▶ _What the task asks_
Read through the listing below, and copy every line where the string "клапаны" appears.

▶ _Dataset_
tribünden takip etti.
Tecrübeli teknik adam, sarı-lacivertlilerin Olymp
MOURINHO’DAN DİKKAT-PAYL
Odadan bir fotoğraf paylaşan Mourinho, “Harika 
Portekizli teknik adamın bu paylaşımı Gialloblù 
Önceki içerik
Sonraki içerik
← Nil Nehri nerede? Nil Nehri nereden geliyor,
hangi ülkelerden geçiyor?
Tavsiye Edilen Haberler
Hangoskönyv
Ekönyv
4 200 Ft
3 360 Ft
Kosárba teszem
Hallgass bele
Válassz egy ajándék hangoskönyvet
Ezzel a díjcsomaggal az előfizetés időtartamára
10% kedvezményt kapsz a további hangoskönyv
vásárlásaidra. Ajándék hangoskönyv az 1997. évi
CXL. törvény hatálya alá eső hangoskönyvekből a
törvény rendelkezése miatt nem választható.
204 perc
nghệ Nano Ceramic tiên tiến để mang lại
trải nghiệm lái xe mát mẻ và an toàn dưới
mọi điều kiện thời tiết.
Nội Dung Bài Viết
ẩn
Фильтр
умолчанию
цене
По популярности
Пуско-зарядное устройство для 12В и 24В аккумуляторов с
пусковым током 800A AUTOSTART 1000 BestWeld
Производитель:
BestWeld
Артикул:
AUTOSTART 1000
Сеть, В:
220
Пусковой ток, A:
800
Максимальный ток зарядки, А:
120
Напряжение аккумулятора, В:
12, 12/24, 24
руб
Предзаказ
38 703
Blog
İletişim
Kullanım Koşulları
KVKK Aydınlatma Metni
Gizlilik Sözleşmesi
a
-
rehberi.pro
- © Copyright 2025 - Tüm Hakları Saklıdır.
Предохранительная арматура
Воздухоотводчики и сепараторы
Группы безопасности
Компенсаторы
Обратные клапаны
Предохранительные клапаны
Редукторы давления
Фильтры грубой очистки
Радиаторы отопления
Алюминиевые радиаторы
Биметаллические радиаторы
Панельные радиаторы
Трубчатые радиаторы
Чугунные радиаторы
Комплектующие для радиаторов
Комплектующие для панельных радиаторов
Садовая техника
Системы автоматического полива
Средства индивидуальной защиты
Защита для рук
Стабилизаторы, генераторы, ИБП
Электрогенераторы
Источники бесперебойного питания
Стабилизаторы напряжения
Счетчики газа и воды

▶ _Result of this task_
Обратные клапаны
Предохранительные клапаны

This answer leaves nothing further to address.